A 71-year old Caucasian gentleman with a background of known gallstones and hypertension presented to the emergency department with a two-day history of sudden onset, severe RUQ pain associated with non-bilious vomiting. He had no fever, sweats, rigors or clinical jaundice. His past surgical history included an appendicectomy, bilateral inguinal herniae repair as well as a L5 laminectomy several years previously. Clinical examination revealed RUQ and epigastric tenderness with a slightly distended abdomen. Bowel sounds were normal. Cardiovascular and respiratory examinations were unremarkable. Blood tests revealed the following: Haemoglobin 12.7g/dL, leucocytes 23 x 109/L, neutrophils 20.7 x 109/L, Na 141mmol/L, bilirubin 36µmol/L, ALT 25u/L, ALP 101u/L, amylase 35u/L and CRP 332mg/L.

An abdominal ultrasound scan (USS) was performed the next day and reported multiple large gallstones with significant thickening of the gallbladder wall. The patient was treated with oxygen therapy, analgesia, intravenous piperacillin/tazobactam & metronidazole and a stat dose of gentamicin after discussion with the Consultant Microbiologist.

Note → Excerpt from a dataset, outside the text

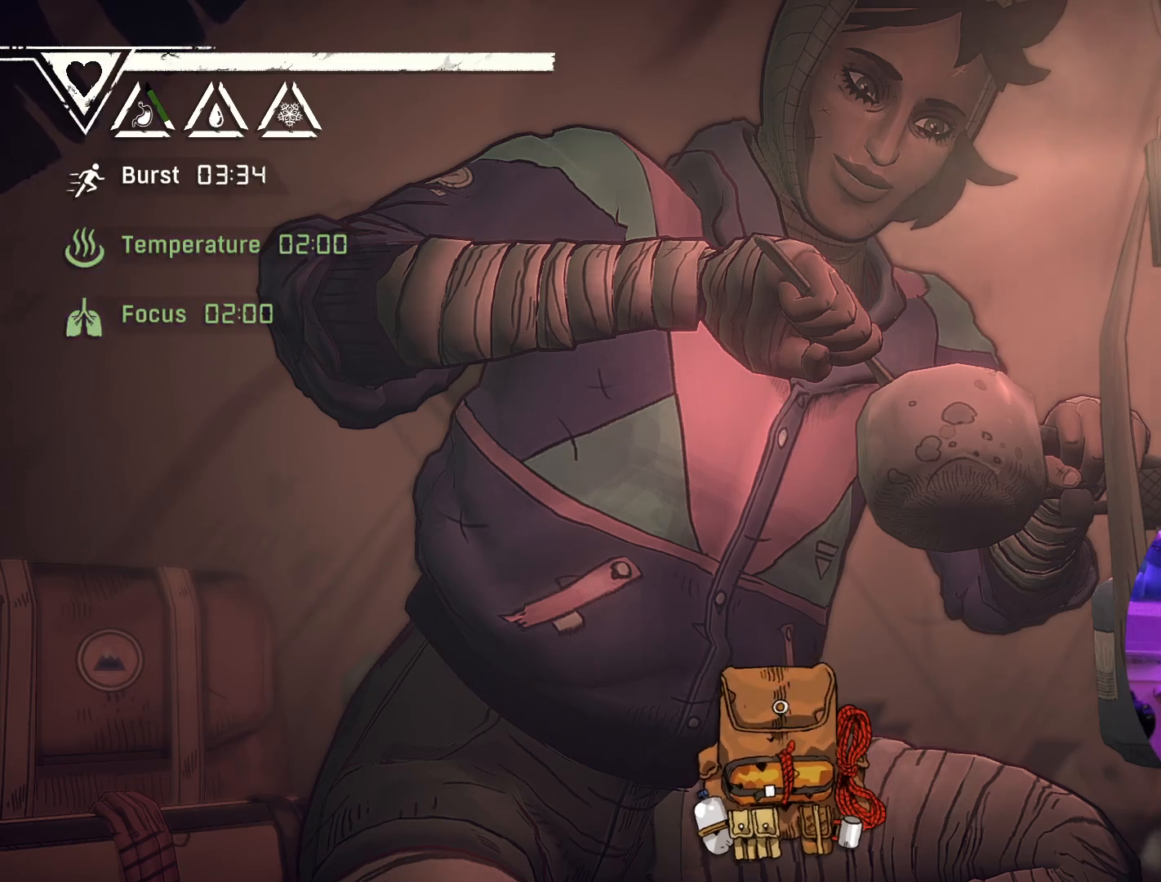
{"buttons": [], "left_stick": "center", "right_stick": "center", "events": []}
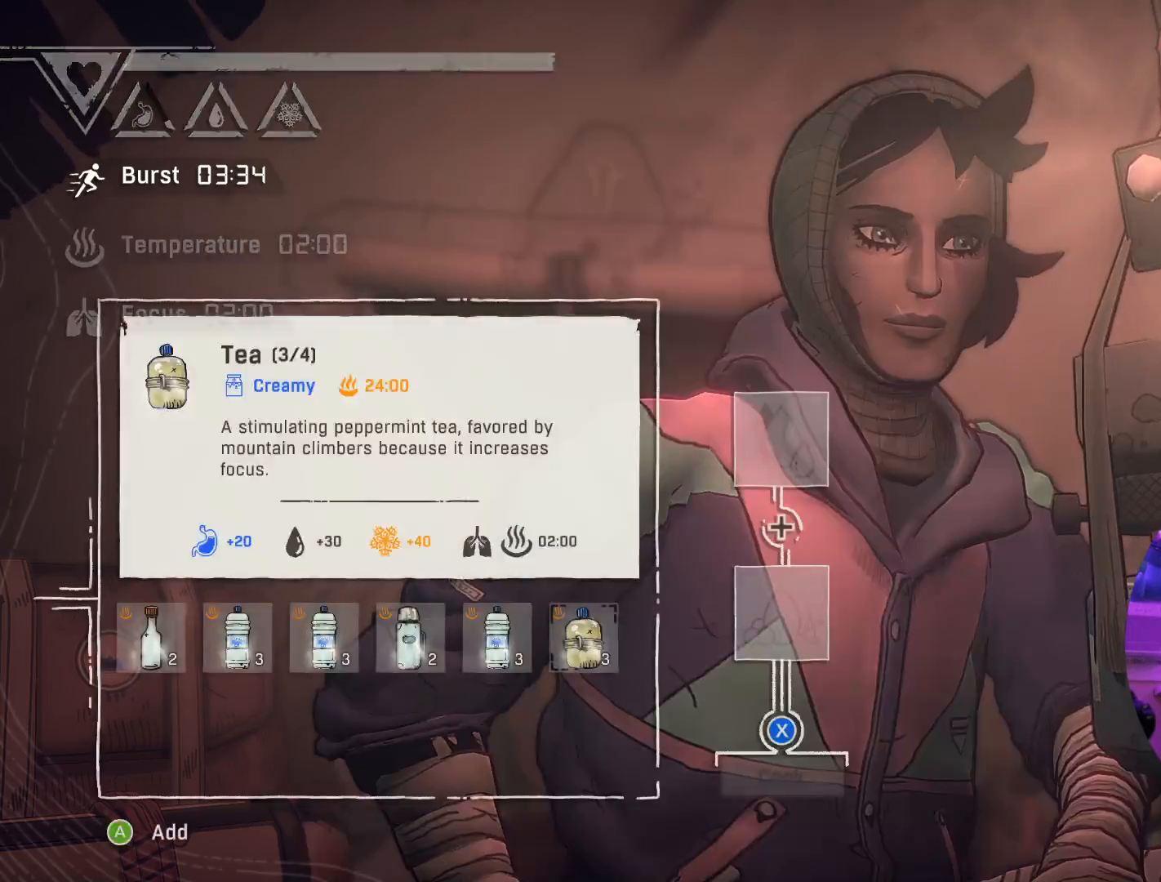
{"buttons": [], "left_stick": "center", "right_stick": "center", "events": []}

His condition remained stable; however, over the course of the next 7 days, he began spiking temperatures along with persistent RUQ pain and increasing leucocyte count. An abdominal USS was repeated which now demonstrated a single large calcified gallstone within a contracted gallbladder and a pulsatile mass around Hartman’s pouch with a large amount of free fluid around the liver. This fluid was extending into the right paracolic gutter and down to the right iliac fossa. A CT angiogram (Fig.1a & 1b) was done to delineate this pulsatile mass which confirmed a 3cm x 1.5cm cystic artery pseudoaneurysm (A) and a large collection (C) extending from the gall bladder fossa, surrounding the liver and extending down to the right paracolic gutter and into the pelvic brim. There was no suspicion of gallbladder perforation or empyema from the images obtained.

Figure 1a

CT angiogram (A = cystic artery pseudoaneurysm; B = calcified gallstone; C = perihepatic fluid)

Figure 1b

3d reconstruction of CT angiogram

The next step was for embolisation of the CAP. A transfemoral approach was employed and a microcoil placed successfully in the cystic artery (Fig. 2). A right sub-hepatic drain was placed, which drained a total of 1130ml of dark inflammatory fluid, in the first 24 hours. The patient clinically improved over the next 7 days, his inflammatory markers normalised and the drain was removed when dry. The patient was discharged home and laparoscopic cholecystectomy was arranged electively.

Figure 2

Transfemoral microcoil embolisation of the cystic artery.

DISCUSSION

Unruptured CAP is a very rare complication of acute calculus cholecystitis. Our literature search struggled to find a similar case with concurrent acute inflammation without haemoperitoneum. Most cases of CAP are invariably associated with haemoperitoneum or haemobilia (5), and although colour doppler can be used to diagnose CAP, CT angiogram seems to yield a better diagnostic image.

Inflammation of the gallbladder may lead to changes in the cystic artery as a result of inflammation and fibrosis encasing the arterial wall and weakening it; resulting in aneurysm formation. These aneurysms are likely to rupture when the tamponising effect of the surrounding inflammatory fluid tension is lost, which is why drainage of the pericholic fluid was delayed until after embolisation was done.

We report here a conservative treatment after microcoil embolisation with antibiotics and percutaneous drainage of pericolic fluid. Our regime of antibiotics is intravenous piperacillin/tazobactam and metronidazole with a one off dose of gentamicin. The patient was kept nil orally, accurate fluid balance maintained and we noticed rapid improvement from a septic to non-septic picture. In conclusion, our experience with this case suggests that if a CAP is demonstrated, microcoil embolisation is effective in its management followed by percutaneous drainage of any pericholic fluid and intravenous antibiotics; saving the patient an emergency surgery.